** EXERCISE DIRECTIONS **
Lines in which "package" appears should be pulled from the data below.

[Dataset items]
+===+

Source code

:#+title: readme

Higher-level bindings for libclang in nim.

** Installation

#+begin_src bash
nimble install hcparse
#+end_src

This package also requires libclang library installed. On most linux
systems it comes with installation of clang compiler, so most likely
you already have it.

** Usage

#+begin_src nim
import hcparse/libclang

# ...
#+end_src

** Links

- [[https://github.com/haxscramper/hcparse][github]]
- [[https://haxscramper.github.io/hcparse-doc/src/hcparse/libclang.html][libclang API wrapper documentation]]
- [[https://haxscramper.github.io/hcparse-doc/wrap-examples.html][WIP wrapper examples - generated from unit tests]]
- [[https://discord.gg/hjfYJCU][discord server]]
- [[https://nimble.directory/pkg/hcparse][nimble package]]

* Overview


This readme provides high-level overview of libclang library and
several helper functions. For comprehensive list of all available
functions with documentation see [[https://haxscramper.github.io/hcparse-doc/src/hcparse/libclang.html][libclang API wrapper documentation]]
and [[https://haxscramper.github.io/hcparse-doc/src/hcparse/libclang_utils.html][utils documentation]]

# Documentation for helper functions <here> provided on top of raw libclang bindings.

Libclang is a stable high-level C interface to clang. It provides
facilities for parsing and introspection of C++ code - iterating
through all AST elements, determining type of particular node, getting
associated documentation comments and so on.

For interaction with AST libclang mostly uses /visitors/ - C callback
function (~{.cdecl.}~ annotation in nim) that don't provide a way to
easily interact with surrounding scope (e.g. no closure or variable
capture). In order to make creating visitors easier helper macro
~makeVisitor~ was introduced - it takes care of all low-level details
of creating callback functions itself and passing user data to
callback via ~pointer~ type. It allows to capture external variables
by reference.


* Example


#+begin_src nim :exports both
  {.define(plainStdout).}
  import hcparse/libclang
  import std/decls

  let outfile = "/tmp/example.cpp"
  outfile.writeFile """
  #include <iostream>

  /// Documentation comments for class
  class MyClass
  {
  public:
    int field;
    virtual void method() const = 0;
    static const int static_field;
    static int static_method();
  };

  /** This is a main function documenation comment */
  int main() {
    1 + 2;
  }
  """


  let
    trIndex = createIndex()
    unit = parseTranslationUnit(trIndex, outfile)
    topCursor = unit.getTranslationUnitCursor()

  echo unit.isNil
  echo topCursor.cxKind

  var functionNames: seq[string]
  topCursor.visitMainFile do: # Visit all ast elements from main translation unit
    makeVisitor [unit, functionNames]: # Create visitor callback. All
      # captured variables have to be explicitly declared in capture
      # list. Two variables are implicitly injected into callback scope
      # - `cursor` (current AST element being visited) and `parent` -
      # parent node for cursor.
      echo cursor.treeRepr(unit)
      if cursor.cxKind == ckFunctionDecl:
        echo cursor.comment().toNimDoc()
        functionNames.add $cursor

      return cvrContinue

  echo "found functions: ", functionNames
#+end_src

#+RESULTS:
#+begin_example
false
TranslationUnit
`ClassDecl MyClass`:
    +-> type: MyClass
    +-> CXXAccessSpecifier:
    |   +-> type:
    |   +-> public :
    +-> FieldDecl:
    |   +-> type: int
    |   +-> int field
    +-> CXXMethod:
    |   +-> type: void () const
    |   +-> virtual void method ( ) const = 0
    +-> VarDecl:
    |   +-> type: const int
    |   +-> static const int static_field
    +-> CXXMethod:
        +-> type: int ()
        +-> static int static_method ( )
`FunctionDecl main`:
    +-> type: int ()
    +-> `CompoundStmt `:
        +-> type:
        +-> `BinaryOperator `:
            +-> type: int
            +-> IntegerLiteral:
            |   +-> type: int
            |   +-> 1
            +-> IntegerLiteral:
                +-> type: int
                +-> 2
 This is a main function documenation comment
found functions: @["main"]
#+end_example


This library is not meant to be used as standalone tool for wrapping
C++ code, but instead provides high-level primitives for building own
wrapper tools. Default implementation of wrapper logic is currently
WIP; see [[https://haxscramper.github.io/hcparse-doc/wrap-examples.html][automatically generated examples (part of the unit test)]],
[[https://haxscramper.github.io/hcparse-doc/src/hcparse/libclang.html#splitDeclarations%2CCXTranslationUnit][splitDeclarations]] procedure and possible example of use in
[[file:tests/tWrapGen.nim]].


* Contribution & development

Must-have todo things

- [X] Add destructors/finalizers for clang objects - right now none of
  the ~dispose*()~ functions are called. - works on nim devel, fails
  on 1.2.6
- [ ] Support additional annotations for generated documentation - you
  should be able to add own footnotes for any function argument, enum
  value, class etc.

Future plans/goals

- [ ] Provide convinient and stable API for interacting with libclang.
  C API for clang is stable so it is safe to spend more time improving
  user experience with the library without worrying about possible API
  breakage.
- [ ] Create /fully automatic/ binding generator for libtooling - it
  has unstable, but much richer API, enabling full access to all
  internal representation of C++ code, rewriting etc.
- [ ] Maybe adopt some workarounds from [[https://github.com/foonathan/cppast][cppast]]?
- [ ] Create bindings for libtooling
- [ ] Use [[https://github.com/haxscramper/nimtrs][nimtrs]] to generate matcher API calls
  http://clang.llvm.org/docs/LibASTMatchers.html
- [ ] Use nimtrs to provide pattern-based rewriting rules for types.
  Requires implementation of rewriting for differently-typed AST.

+===+

** RESPONSE **
This package also requires libclang library installed. On most linux
- [[https://nimble.directory/pkg/hcparse][nimble package]]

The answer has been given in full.